Professor and Professor of Molecular Biotechnology and Bioengineering, and Adjunct Professor of Medicine
Dr. Hood graduated from the California Institute of Technology and received his M.D. from the Johns Hopkins Medical School. He returned to Caltech, completing his Ph.D. in 1968. A member of the National Academy of Sciences and the American Academy of Arts and Sciences since 1982, Dr. Hood has received numerous awards, including the Ricketts Medal from the University of Chicago, the 3M Life Sciences Award, and the Lasker Basic Medical Sciences Research Award. Dr. Hood joined the University of Washington in 1992 as the William Gates III Professor of Biomedical Sciences and founding chair of the Department of Molecular Biotechnology.
Projects center on molecular recognition, autoimmune disease, tolerance, and the differentiation of T cells. Two model autoimmune diseases in mice hold special interest: collagen induced arthritis and experimental allergic encephalomyelitis (EAE). In each case attempts are being made to define the T cell repertoires responsible for the onset of these diseases. In addition, transgenic mice expressing T cell receptor genes directed against myelin basic protein and eventually collagen have been generated and are being used to study these diseases.
A major effort is also focused on large-scale mapping techniques for DNA polymorphisms that predispose to the mouse model diseases, and to human diseases such as rheumatoid arthritis. Powerful new semi-automated techniques for gene mapping with high-throughput (1000 samples per day) have been developed. These techniques will be applied to other human autoimmune diseases and eventually to various allergies.

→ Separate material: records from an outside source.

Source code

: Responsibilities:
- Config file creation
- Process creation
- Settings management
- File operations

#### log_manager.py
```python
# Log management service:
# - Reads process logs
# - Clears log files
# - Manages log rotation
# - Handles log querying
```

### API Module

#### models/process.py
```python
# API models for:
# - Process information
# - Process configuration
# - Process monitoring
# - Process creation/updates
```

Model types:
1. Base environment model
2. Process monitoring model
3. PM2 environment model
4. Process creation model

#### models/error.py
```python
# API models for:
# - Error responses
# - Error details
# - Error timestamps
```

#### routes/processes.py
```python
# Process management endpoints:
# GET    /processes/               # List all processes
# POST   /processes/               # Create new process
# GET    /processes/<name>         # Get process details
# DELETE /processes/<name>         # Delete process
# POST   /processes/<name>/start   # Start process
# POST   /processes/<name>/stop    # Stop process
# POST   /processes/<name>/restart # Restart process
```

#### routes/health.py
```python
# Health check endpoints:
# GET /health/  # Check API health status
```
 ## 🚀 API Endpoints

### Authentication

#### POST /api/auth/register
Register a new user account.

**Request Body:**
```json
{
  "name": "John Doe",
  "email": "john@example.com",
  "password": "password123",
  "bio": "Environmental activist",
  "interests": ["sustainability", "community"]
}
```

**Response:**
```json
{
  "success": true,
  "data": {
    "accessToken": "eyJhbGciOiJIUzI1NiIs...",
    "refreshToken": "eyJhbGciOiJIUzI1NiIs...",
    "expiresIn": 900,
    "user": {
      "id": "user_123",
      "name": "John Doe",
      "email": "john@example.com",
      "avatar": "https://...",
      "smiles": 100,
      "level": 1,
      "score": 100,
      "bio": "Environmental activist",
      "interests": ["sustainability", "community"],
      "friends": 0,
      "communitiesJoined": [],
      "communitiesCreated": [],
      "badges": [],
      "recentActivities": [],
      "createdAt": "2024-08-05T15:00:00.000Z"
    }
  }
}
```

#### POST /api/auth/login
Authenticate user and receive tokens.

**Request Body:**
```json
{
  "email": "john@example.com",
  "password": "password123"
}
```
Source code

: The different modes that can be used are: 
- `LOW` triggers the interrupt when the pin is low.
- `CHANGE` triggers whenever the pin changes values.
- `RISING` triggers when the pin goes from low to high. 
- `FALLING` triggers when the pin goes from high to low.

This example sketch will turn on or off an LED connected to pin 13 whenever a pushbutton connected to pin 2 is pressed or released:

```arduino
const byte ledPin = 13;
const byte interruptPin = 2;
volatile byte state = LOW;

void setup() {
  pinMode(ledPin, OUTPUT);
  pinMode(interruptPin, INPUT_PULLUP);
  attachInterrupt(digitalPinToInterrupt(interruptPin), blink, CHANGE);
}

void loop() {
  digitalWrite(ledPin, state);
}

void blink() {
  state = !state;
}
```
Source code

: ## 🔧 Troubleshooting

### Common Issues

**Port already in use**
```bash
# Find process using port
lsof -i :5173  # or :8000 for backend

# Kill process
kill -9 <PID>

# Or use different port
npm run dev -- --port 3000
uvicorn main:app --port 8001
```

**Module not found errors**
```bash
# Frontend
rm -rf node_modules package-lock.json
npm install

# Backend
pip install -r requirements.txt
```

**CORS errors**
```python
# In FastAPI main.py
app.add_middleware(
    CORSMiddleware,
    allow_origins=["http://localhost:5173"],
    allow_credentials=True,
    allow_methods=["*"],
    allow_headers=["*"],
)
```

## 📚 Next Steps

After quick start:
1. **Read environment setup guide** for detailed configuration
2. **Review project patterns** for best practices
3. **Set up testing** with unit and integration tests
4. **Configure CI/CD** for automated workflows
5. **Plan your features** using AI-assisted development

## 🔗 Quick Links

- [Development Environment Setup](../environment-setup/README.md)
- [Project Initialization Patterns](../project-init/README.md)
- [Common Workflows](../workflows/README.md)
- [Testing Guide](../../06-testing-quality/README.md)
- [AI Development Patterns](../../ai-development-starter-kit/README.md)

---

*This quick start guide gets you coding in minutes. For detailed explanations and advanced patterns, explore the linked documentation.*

In addition, we are sequencing the alpha and beta T cell receptor loci from mice and humans.
Finally, we are using large-scale DNA arrays and their ability to analyze RNA expression patterns in normal lymphoid tissues, tumors, and appropriately sorted cells to study development in the human and mouse T and hematopoetic cell lineages.
Recent publications:
Orr, A.L., Hughes, T.P., Sawyers, C.L., Kato, R.M., Quan, S.G., Williams, S.P., Witte, O.N., and Hood, L. (1994). Isolation of unknown genes from human bone marrow by differential screening and single-pass cDNA sequence determination. Proc. Natl. Acad. Sci. USA 91:11869-11873.
Hood, L, Rowen, L. and Koop, B.F. (1995). Human and mouse T-cell receptor loci: genomics, evolution, diversity, and serendipity. Ann. N.Y. Acad. Sci. 758:390-414.
Rowen, L. Koop, B.F. and Hood, L. (1996). The complete 685 kb DNA sequence of the human ß T cell receptor locus. Science 272:1755-1762.